Top of MATERIAL SUPPLIED

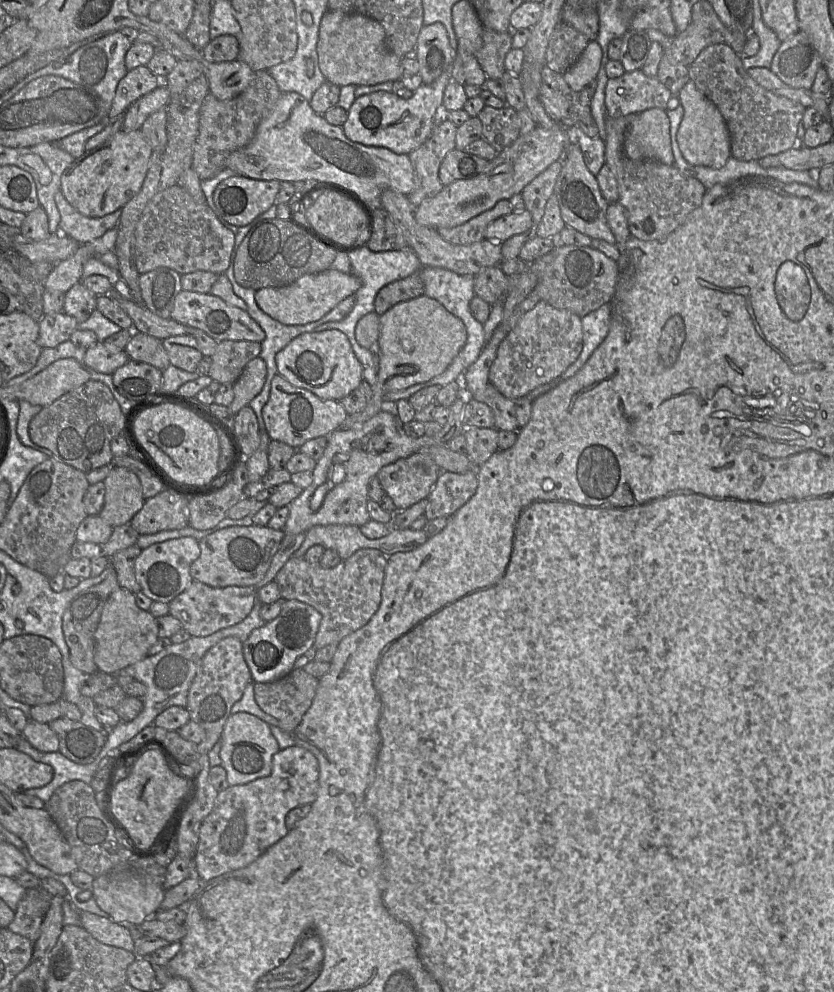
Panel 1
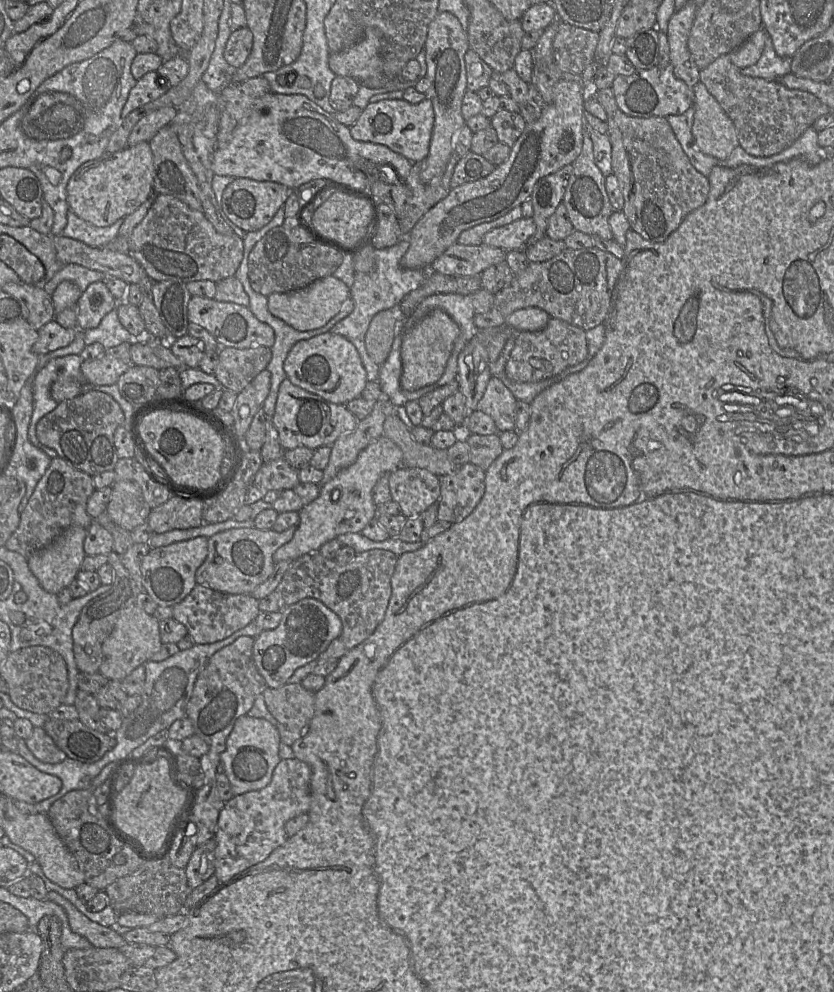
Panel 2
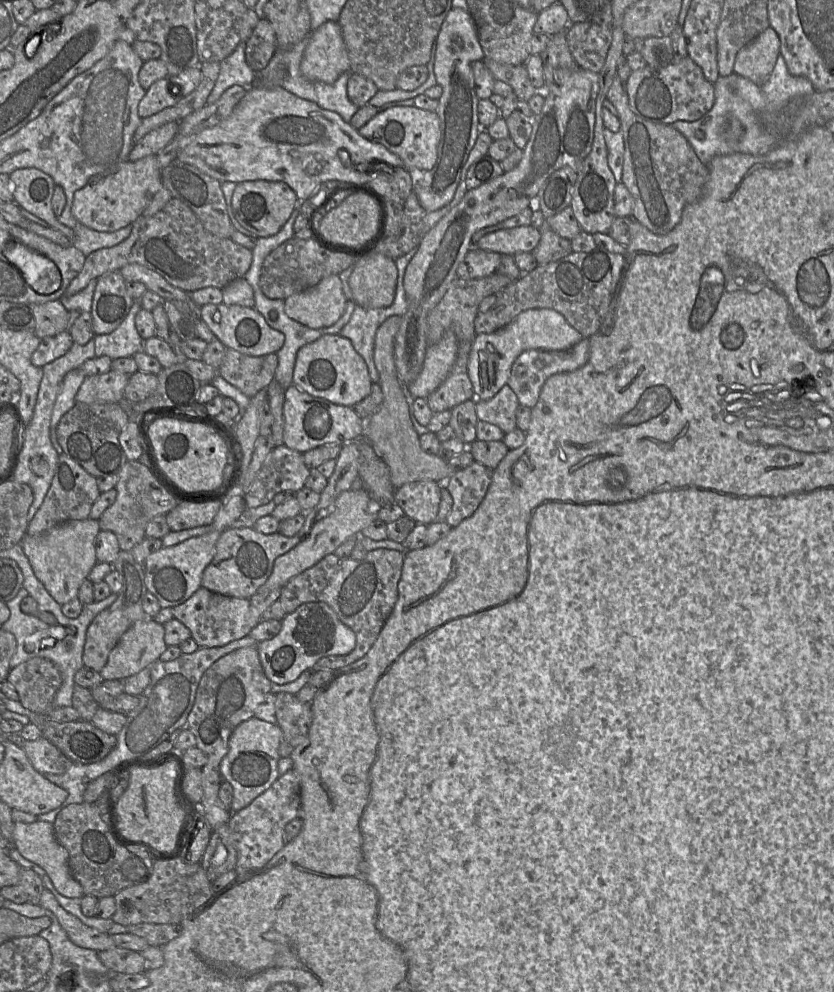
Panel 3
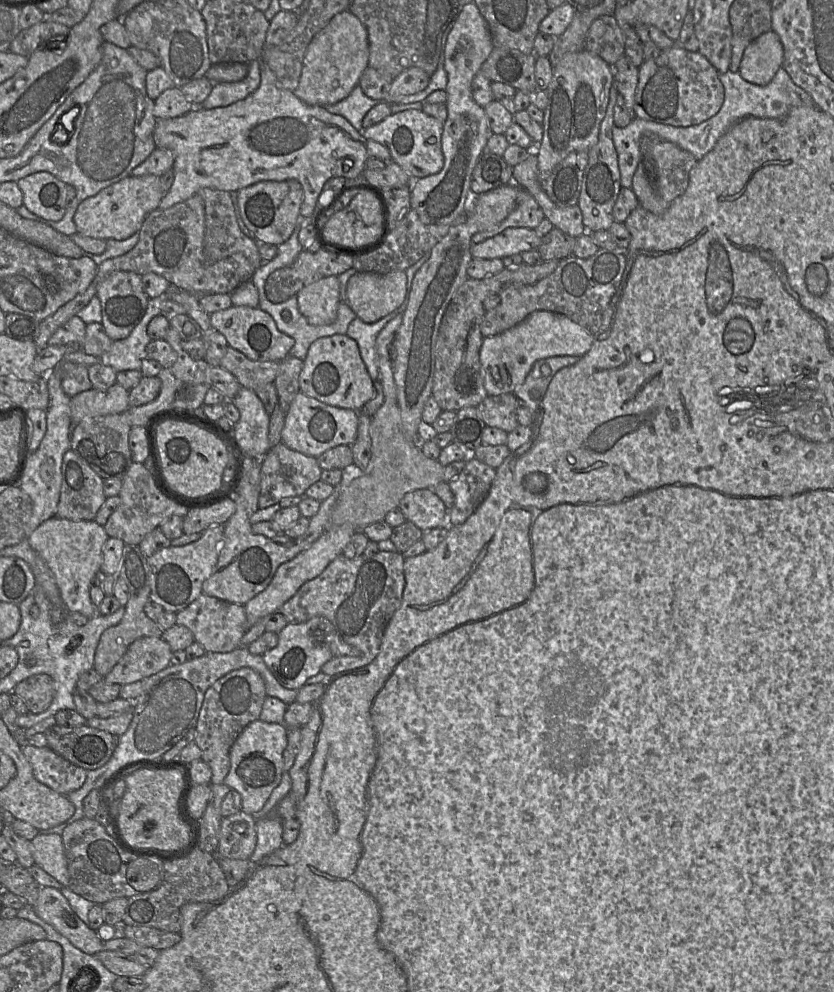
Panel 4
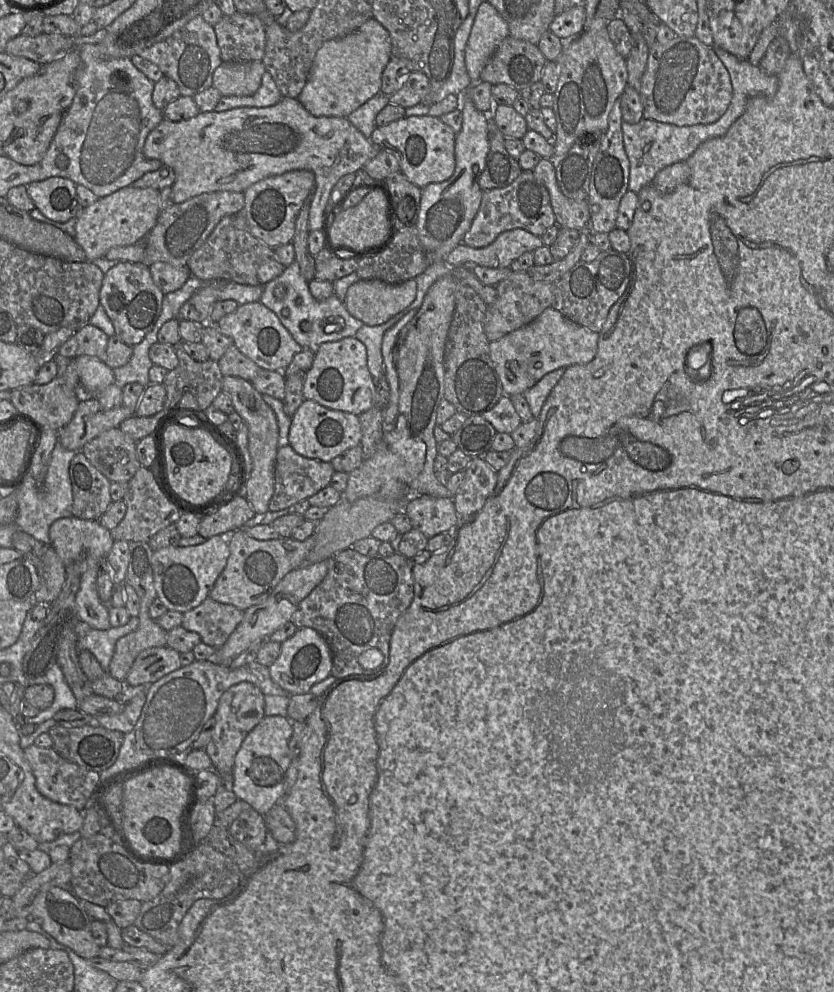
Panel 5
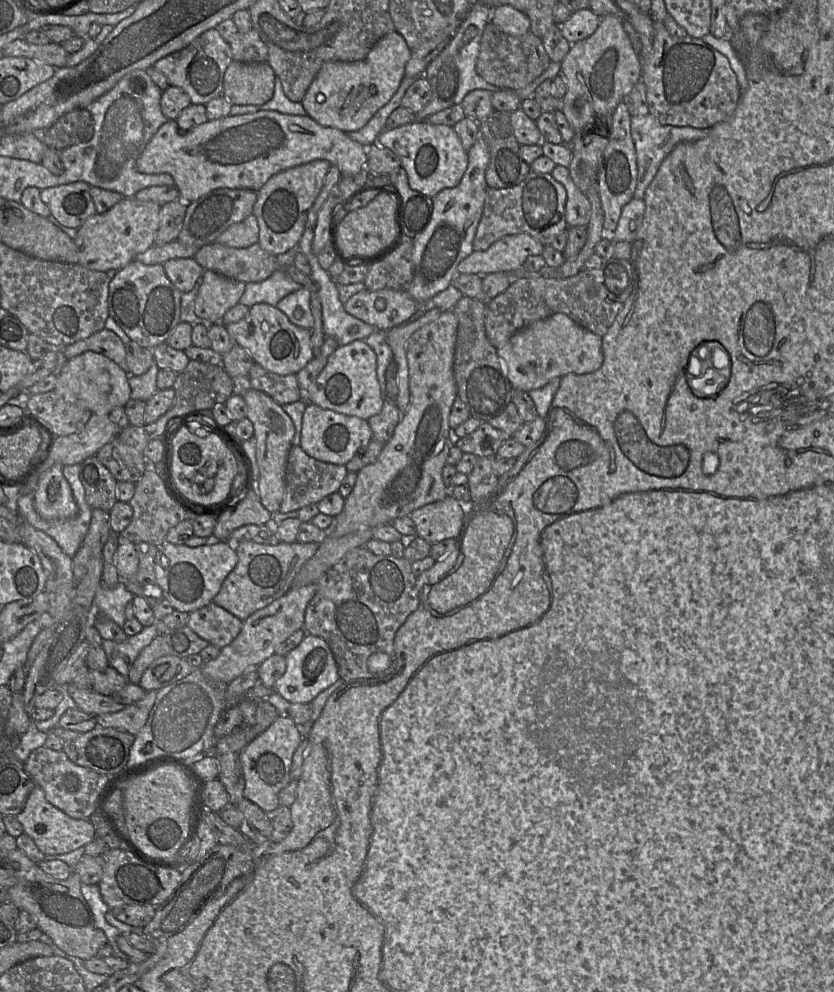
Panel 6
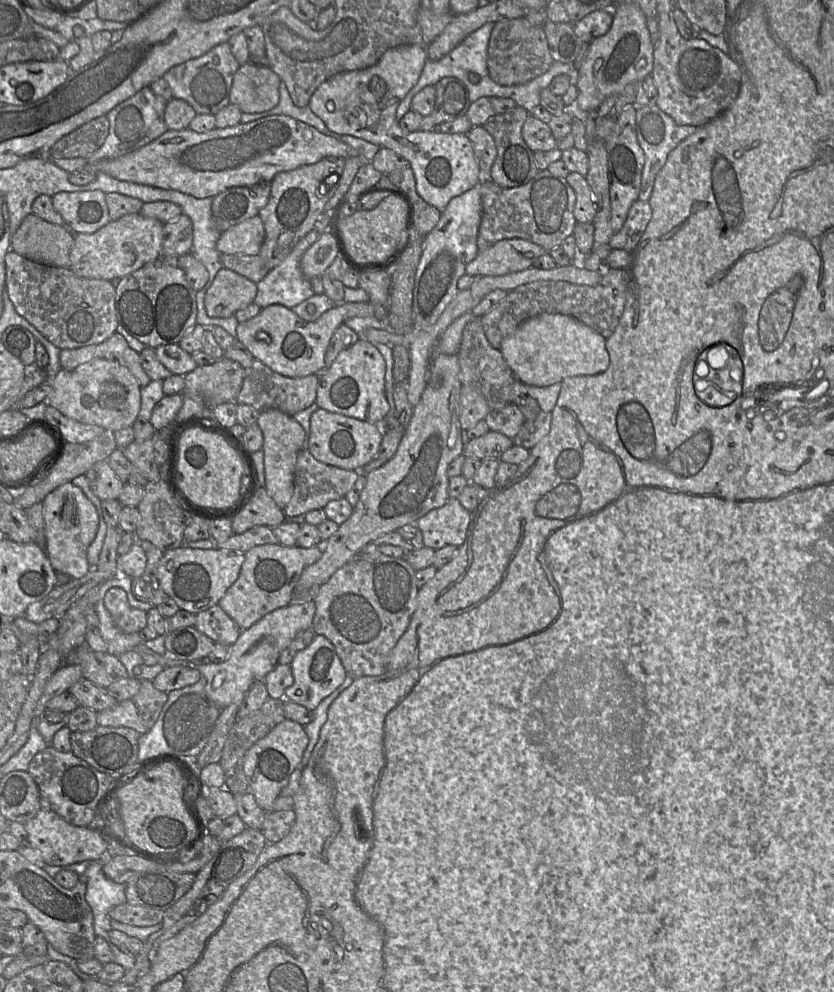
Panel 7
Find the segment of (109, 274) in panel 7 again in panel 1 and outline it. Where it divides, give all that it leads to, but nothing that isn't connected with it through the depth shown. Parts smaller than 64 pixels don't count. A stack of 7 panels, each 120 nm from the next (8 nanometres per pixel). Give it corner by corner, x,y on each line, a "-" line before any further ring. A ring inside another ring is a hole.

Bottom of MATERIAL SUPPLIED

• TASK ITEM
The records above are to be repeated word for word, with the pictures omitted.

• RESPONSE BELOW
Panel 1
Panel 2
Panel 3
Panel 4
Panel 5
Panel 6
Panel 7
Find the segment of (109, 274) in panel 7 again in panel 1 and outline it. Where it divides, give all that it leads to, but nothing that isn't connected with it through the depth shown. Parts smaller than 64 pixels don't count. A stack of 7 panels, each 120 nm from the next (8 nanometres per pixel). Give it corner by corner, x,y on each line, a "-" line before any further ring. A ring inside another ring is a hole.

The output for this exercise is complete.